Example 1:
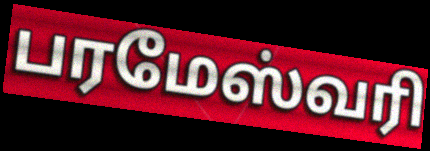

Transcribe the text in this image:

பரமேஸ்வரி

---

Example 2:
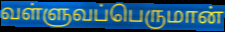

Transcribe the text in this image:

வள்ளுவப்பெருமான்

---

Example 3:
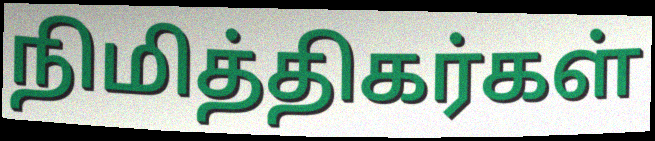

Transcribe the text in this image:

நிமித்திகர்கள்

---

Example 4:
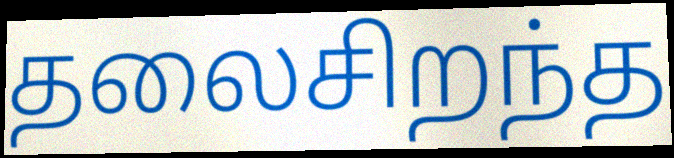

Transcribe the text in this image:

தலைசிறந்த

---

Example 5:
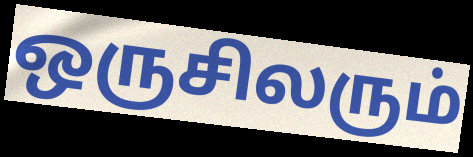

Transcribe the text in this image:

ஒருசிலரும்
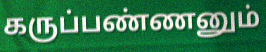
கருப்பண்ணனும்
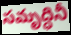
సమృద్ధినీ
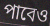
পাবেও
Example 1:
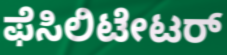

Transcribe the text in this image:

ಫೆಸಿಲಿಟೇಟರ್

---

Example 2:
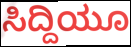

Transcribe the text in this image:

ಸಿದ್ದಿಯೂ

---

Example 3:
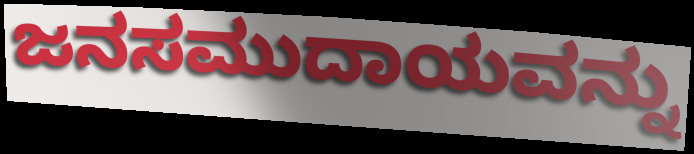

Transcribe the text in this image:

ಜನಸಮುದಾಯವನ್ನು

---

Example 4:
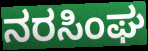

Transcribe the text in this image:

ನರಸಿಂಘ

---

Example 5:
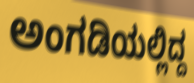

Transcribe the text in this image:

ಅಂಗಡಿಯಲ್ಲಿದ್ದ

- **Task prompt**
Once the pictures are set aside, repeat the remaining data word for word.

- **Task result**
Example 1:

Transcribe the text in this image:

பரமேஸ்வரி

---

Example 2:

Transcribe the text in this image:

வள்ளுவப்பெருமான்

---

Example 3:

Transcribe the text in this image:

நிமித்திகர்கள்

---

Example 4:

Transcribe the text in this image:

தலைசிறந்த

---

Example 5:

Transcribe the text in this image:

ஒருசிலரும்
கருப்பண்ணனும்
సమృద్ధినీ
পাবেও
Example 1:

Transcribe the text in this image:

ಫೆಸಿಲಿಟೇಟರ್

---

Example 2:

Transcribe the text in this image:

ಸಿದ್ದಿಯೂ

---

Example 3:

Transcribe the text in this image:

ಜನಸಮುದಾಯವನ್ನು

---

Example 4:

Transcribe the text in this image:

ನರಸಿಂಘ

---

Example 5:

Transcribe the text in this image:

ಅಂಗಡಿಯಲ್ಲಿದ್ದ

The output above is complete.